*** RECORDS FOR THIS EXERCISE Section Begins ***

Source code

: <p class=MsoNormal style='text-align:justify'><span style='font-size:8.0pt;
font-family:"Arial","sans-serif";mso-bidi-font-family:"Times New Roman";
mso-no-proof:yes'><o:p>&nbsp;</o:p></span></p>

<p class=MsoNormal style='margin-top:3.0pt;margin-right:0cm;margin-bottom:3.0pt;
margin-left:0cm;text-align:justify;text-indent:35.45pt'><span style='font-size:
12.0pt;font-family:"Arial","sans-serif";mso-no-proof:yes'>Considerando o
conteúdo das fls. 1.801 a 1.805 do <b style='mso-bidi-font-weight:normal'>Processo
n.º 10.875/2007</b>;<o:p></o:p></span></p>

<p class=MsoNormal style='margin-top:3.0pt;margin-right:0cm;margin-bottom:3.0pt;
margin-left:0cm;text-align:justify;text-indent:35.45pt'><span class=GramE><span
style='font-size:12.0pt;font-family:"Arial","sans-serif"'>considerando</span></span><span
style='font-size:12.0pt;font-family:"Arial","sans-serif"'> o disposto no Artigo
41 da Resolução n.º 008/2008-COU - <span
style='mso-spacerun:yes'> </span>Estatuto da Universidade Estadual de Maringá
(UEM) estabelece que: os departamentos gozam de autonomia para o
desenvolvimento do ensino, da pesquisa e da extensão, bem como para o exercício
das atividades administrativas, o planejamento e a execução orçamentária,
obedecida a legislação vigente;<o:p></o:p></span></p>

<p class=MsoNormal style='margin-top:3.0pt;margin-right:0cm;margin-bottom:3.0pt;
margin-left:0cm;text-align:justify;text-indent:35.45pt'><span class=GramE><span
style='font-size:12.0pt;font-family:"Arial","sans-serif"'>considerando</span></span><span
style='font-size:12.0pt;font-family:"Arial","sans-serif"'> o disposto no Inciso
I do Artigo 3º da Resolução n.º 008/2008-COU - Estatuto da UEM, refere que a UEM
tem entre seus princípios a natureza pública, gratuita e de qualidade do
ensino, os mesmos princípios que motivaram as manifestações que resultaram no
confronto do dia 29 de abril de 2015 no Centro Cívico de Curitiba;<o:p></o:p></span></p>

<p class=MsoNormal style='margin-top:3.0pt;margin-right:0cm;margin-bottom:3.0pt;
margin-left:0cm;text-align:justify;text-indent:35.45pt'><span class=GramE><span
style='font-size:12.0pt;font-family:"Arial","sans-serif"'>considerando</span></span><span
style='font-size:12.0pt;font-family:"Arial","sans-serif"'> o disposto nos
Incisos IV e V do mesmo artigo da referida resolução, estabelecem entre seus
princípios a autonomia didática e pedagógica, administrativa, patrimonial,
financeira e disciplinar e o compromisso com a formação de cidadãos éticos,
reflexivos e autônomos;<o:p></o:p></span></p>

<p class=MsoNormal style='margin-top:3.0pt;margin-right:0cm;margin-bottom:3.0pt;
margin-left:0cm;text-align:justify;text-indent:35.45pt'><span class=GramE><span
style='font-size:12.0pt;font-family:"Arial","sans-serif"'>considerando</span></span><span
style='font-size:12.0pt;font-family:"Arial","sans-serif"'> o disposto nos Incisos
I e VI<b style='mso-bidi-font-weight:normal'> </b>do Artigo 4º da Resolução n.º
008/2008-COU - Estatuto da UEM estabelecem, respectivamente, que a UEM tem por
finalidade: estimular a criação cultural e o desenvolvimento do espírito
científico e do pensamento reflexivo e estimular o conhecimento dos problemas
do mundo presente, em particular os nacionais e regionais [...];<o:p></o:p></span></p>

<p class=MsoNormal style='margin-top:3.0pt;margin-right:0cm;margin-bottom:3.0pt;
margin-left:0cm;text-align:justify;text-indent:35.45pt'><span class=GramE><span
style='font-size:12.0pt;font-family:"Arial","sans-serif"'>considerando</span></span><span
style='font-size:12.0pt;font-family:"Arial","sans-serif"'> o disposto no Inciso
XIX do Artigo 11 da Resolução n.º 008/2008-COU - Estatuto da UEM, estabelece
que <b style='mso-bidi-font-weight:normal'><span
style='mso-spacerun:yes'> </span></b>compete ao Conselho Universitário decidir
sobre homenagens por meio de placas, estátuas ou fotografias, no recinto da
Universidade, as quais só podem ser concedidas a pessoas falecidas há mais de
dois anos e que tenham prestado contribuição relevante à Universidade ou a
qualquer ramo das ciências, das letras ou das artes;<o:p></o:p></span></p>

*** RECORDS FOR THIS EXERCISE Section Ends ***

Which lines of the records contain the string "estabelecem", matching case exactly? Copy each of those lines in full.

Incisos IV e V do mesmo artigo da referida resolução, estabelecem entre seus
008/2008-COU - Estatuto da UEM estabelecem, respectivamente, que a UEM tem por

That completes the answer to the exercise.